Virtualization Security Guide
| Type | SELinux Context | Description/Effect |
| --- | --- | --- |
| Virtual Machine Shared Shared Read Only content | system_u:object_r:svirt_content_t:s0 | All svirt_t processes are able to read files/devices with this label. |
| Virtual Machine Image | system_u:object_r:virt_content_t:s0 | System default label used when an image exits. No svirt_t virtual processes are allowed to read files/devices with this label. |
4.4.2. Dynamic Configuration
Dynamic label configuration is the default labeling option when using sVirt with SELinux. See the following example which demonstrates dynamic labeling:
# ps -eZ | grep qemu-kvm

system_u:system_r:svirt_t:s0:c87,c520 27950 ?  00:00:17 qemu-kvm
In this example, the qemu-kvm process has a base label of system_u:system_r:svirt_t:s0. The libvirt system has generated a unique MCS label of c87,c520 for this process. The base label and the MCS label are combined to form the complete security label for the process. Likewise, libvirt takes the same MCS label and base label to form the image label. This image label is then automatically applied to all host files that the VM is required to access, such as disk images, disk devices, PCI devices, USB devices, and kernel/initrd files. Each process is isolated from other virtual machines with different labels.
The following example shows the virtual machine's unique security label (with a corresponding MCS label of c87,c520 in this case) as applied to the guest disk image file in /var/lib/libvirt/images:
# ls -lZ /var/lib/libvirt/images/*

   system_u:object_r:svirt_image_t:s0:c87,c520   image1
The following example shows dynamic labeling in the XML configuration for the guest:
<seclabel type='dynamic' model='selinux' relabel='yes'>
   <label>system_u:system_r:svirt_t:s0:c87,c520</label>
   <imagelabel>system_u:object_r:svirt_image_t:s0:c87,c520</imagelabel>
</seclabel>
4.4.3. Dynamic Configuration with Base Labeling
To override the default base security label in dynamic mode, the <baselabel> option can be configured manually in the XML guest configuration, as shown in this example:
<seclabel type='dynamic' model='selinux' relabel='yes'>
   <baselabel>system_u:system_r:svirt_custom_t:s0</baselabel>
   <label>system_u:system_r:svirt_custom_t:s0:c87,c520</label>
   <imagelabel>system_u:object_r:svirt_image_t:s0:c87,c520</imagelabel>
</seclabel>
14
* * * * * * *
Show the lines of the records above that mention "baselabel".

To override the default base security label in dynamic mode, the <baselabel> option can be configured manually in the XML guest configuration, as shown in this example:
   <baselabel>system_u:system_r:svirt_custom_t:s0</baselabel>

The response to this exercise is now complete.